Exercise instructions - Set down each line of the data below exactly as it stands, dropping the pictures.

Recorded information -

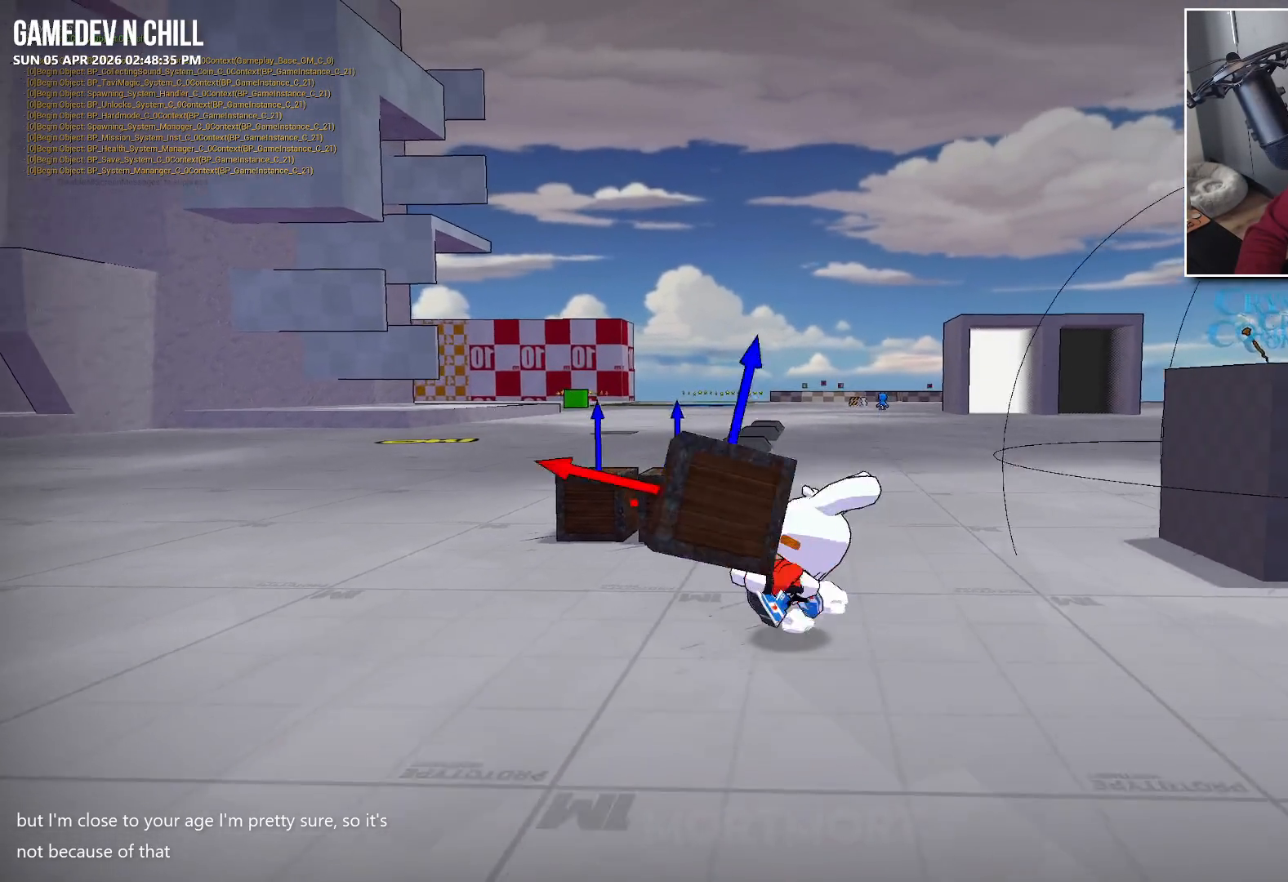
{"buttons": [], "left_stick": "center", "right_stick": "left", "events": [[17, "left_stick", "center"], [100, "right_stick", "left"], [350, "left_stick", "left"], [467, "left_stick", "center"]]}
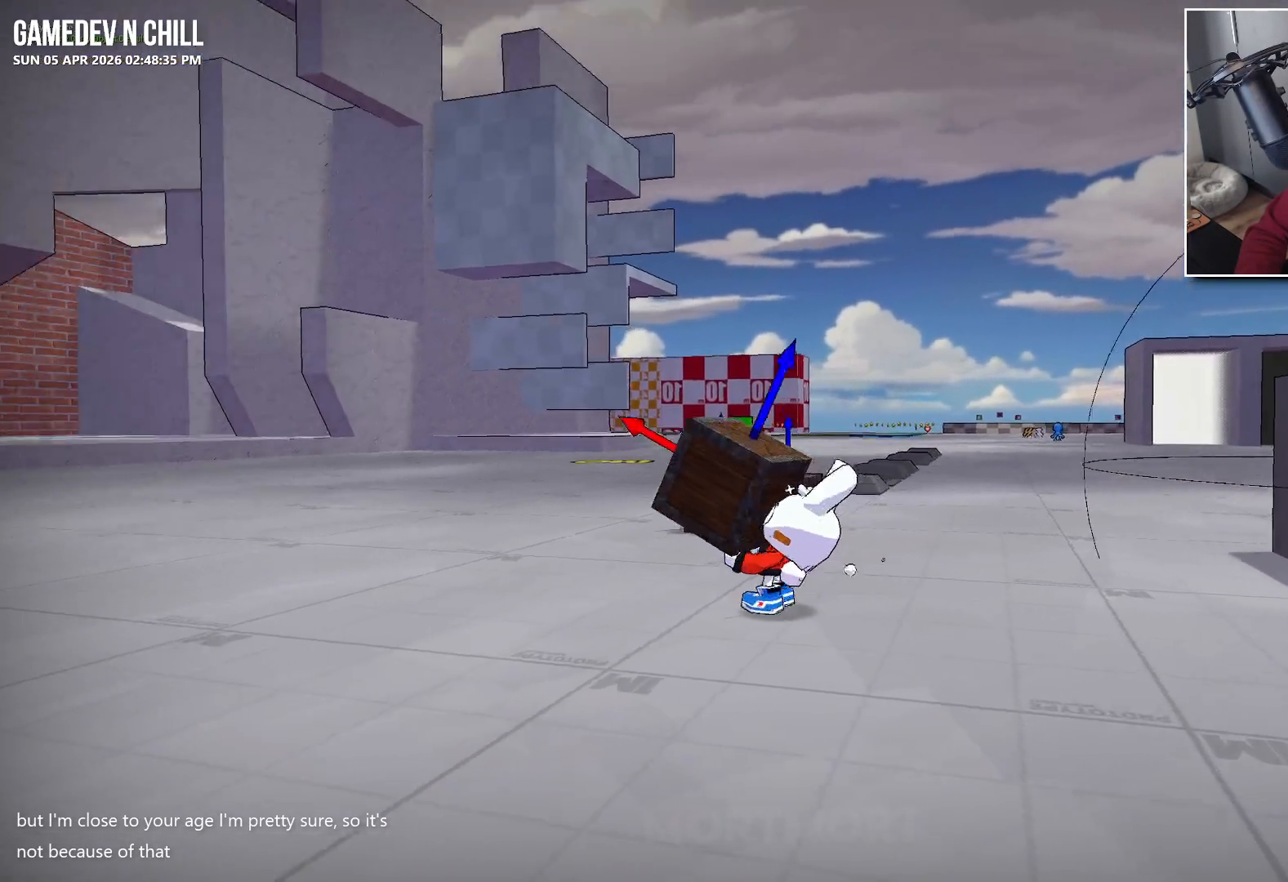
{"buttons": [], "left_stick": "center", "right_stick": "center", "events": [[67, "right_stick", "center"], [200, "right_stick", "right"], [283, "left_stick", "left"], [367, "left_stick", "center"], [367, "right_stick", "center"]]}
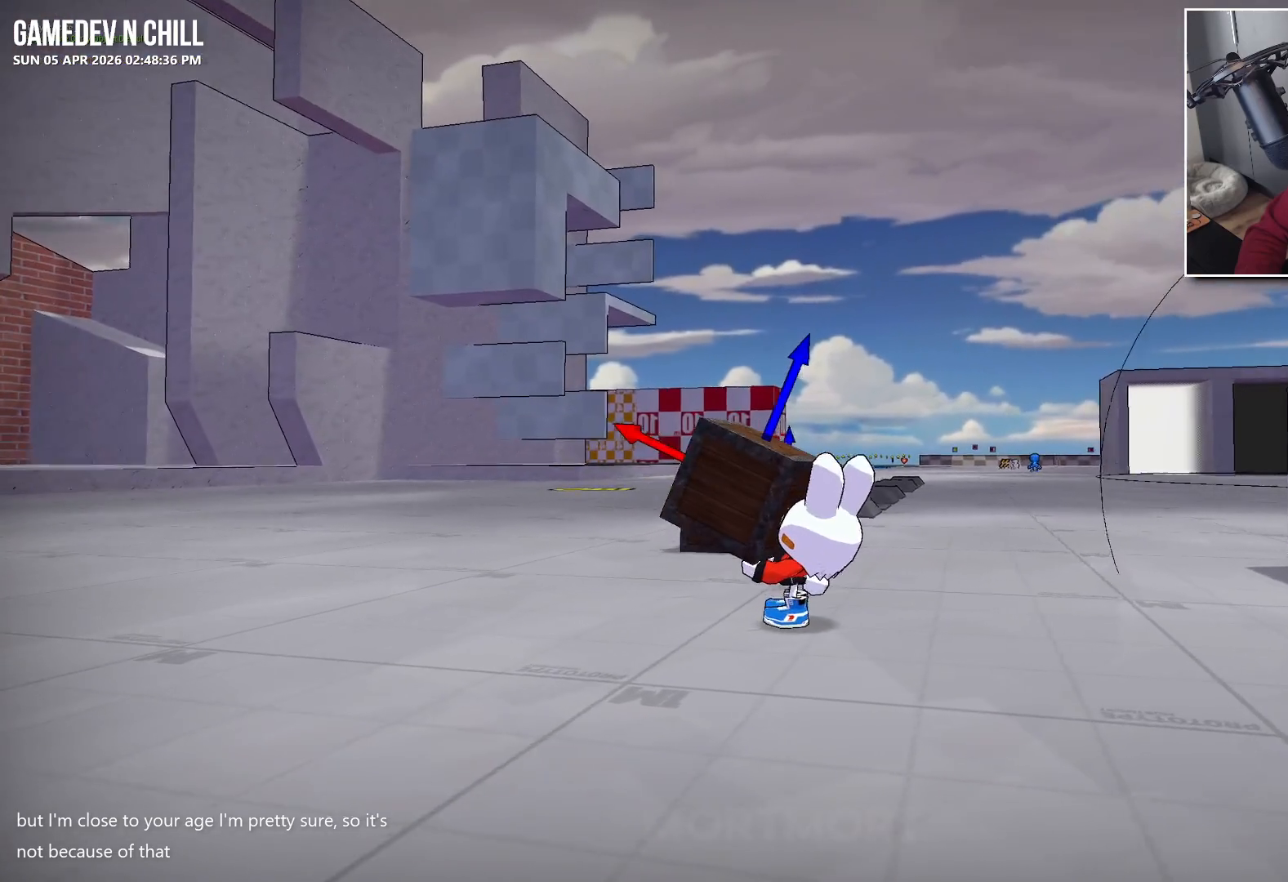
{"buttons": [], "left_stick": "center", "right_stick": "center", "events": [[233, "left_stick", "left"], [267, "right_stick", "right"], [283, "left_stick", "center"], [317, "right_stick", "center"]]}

Result -
{"buttons": [], "left_stick": "center", "right_stick": "left", "events": [[17, "left_stick", "center"], [100, "right_stick", "left"], [350, "left_stick", "left"], [467, "left_stick", "center"]]}
{"buttons": [], "left_stick": "center", "right_stick": "center", "events": [[67, "right_stick", "center"], [200, "right_stick", "right"], [283, "left_stick", "left"], [367, "left_stick", "center"], [367, "right_stick", "center"]]}
{"buttons": [], "left_stick": "center", "right_stick": "center", "events": [[233, "left_stick", "left"], [267, "right_stick", "right"], [283, "left_stick", "center"], [317, "right_stick", "center"]]}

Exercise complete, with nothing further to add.